Kenneth E. Powell, Abby C. King, David M. Buchner, Wayne W. Campbell, Loretta DiPietro, Kirk I. Erickson, Charles H. Hillman, John M. Jakicic, Kathleen F. Janz, Peter T. Katzmarzyk, William E. Kraus, Richard F. Macko, David X. Marquez, Anne McTiernan, Russell R. Pate, Linda S. Pescatello, and Melicia C. Whitt-Glover
Background: The 2018 Physical Activity Guidelines Advisory Committee Scientific Report provides the evidence base for the Physical Activity Guidelines for Americans, 2nd Edition. Methods: The 2018 Physical Activity Guidelines Advisory Committee addressed 38 questions and 104 subquestions selected for their public health relevance, potential to inform public policies and programs, maturity of the relevant science, and applicability to the general US population.

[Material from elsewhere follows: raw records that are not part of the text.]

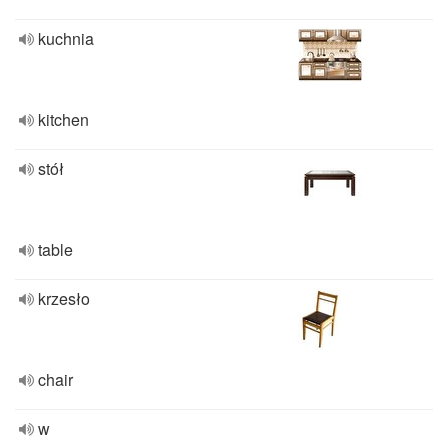
kuchnia
kitchen
stół
table
krzesło
chair
w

Rigorous systematic literature searches and literature reviews were performed using standardized methods. Results: Newly described benefits of physical activity include reduced risk of excessive weight gain in children and adults, incidence of 6 types of cancer, and fall-related injuries in older people. Physical activity is associated with enhanced cognitive function and mental health across the life span, plus improved mental health and physical function. There is no threshold that must be exceeded before benefits begin to accrue; the accrual is most rapid for the least active individuals. Sedentary time is directly associated with elevated risk of all-cause and cardiovascular mortality, incident cardiovascular disease and type 2 diabetes, and selected cancer sites. A wide range of intervention strategies have demonstrated success in increasing physical activity. Conclusion: The 2018 Physical Activity Guidelines Advisory Committee Scientific Report provides compelling new evidence to inform physical activity recommendations, practice, and policy.